Hej! Końcem tego roku kończę 25 lat. Budowaniem software'u zajmuję się hobbystycznie właściwie od dziecka, od 6-7 lat piszę już komercyjnie.
Od kilku lat pracuję głównie zdalnie, czasem dla jednej, czasem dwa dwóch/trzech firm, ale cały czas jest to podejście typu, że oni są szefem, a ja pracownikiem - są to firmy dalekie od mojego miejsca zamieszkania.

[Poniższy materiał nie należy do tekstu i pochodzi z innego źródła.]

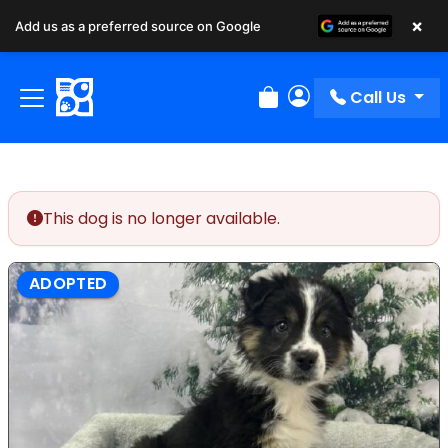
×
Add us as a preferred source on Google
Call Us
Review Order
My Account
This dog is no longer available.
ADOPTED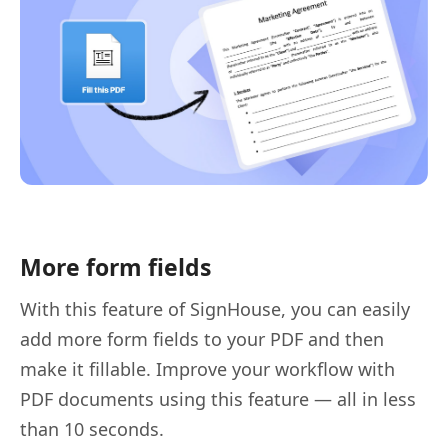
More form fields
With this feature of SignHouse, you can easily
add more form fields to your PDF and then
make it fillable. Improve your workflow with
PDF documents using this feature — all in less
than 10 seconds.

Wszystko to powoduje, że często czuję coś na wzór niedosytu otaczania się ludźmi.
Ostatnimi czasy chodzi mi po głowie pójście bardziej w stronę własnego biznesu, własnych aplikacji, klepania kodu na zlecenie - ale nie tak jak obecnie, czyli praca szef-pracownik na B2B, na określonych regułach, tylko samemu te reguły ustalać. Bardziej podejście freelancerskie.
Wiadomym faktem jest, że do prowadzenia poważniejszego biznesu potrzeba dobrej komunikacji, umiejętności negocjacji, ogromnej otwartości itp.

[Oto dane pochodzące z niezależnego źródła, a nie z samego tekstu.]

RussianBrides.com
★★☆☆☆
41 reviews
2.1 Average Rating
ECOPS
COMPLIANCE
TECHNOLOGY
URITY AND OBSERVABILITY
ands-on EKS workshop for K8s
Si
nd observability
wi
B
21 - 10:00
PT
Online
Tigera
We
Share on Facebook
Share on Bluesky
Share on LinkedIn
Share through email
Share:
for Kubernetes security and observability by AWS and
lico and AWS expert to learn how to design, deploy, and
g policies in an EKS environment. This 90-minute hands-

Bardzo chciałbym takowe umiejętności miękkie polepszyć/polepszać, bo nie są aktualnie na dobrym poziomie. Często zjada mnie stres i poza psychoterapią, na której od kilku miesięcy jestem, szukam jeszcze czegoś. Pojawił mi się w głowie pomysł pójścia na studia, ale nie na kierunek techniczny. Kiedyś próbowałem studiować informatykę przez jeden semestr, ale to nie było dla mnie. Teraz bardziej świecą mi w głowie kierunki typu: zarządzanie, psychologia, komunikacja cyfrowa, dziennikarstwo. Bazując na fakcie, że pracy mam obecnie sporo i że nie chciałbym z niej rezygnować, to w grę wchodzi raczej studiowanie niestacjonarne - pytanie czy całe to studiowanie to jest dobry pomysł w moim przypadku?
Chodzi mi o jakiś kierunek, który dałby mi jakąś podstawę bycia wśród ludzi, narodził kontakty, otworzył na innych. W czasach szkolnych byłem bardzo zamknięty, a chyba trochę mi brakuje w życiu takiego etapu, gdzie bym się nauczył być z innymi. Szybko poszedłem w pracę.
Może ktoś miał podobne rozważania? Póki co najbardziej stawiam na zarządzanie lub psychologię.